INPUT section start

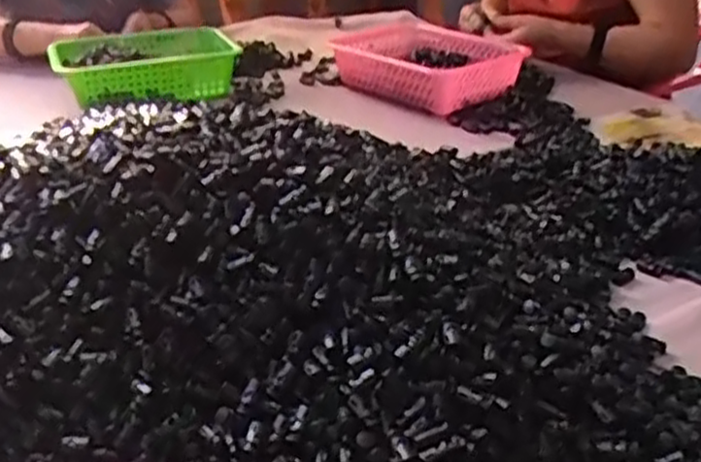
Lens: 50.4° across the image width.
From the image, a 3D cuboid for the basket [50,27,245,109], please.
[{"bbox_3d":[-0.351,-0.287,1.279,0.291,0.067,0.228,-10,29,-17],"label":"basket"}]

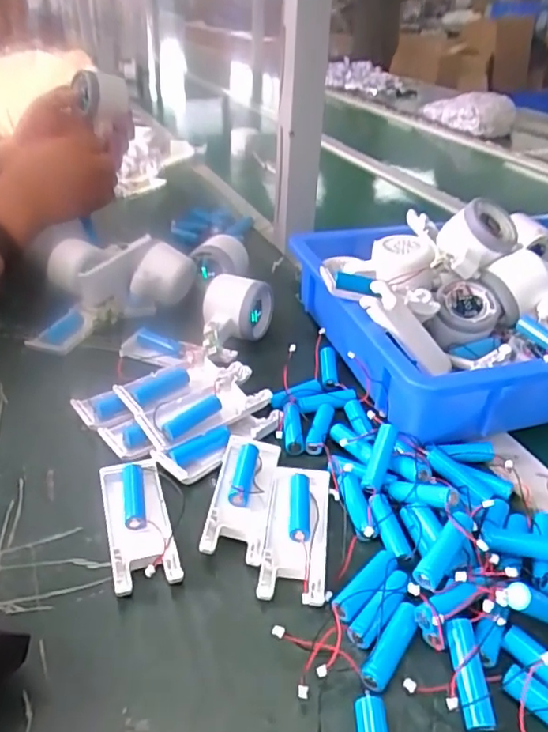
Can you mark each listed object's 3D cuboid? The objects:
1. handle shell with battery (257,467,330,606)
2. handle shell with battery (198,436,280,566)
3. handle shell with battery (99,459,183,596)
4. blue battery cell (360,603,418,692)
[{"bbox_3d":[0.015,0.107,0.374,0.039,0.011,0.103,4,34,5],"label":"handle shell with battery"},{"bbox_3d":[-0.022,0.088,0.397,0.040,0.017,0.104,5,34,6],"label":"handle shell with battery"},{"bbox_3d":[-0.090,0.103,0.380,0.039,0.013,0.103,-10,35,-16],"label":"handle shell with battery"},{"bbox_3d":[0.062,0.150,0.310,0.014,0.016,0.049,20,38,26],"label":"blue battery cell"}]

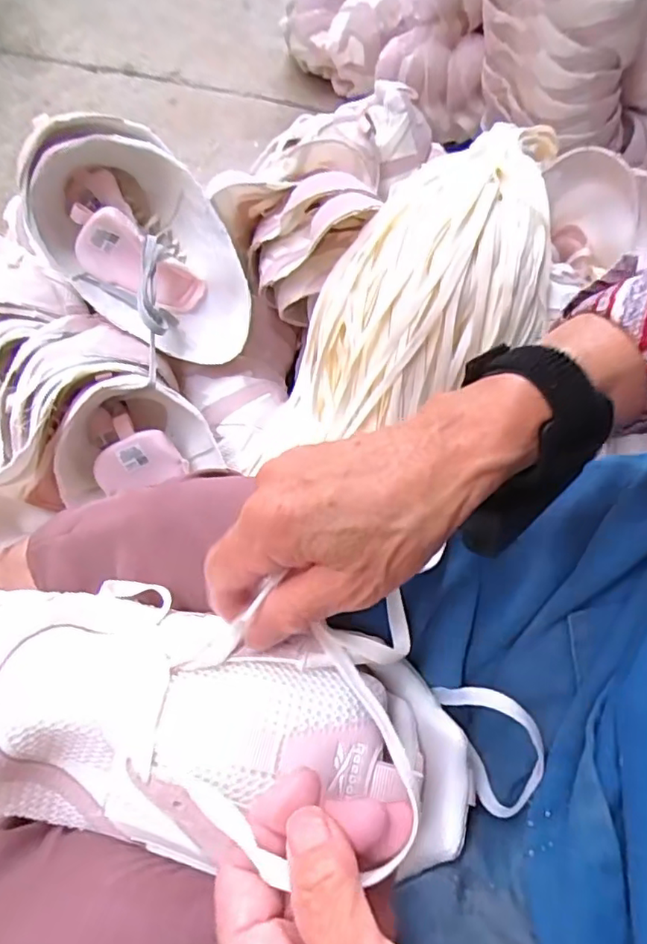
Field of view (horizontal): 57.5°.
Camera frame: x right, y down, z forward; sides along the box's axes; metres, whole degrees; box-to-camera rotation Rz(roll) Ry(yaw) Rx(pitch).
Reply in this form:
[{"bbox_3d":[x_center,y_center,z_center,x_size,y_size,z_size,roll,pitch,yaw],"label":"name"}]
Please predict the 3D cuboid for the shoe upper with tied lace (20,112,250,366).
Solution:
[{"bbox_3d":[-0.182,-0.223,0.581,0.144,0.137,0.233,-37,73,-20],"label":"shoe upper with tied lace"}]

INPUT section end

How many of the lines above include "roll"? Only the number should be given.

2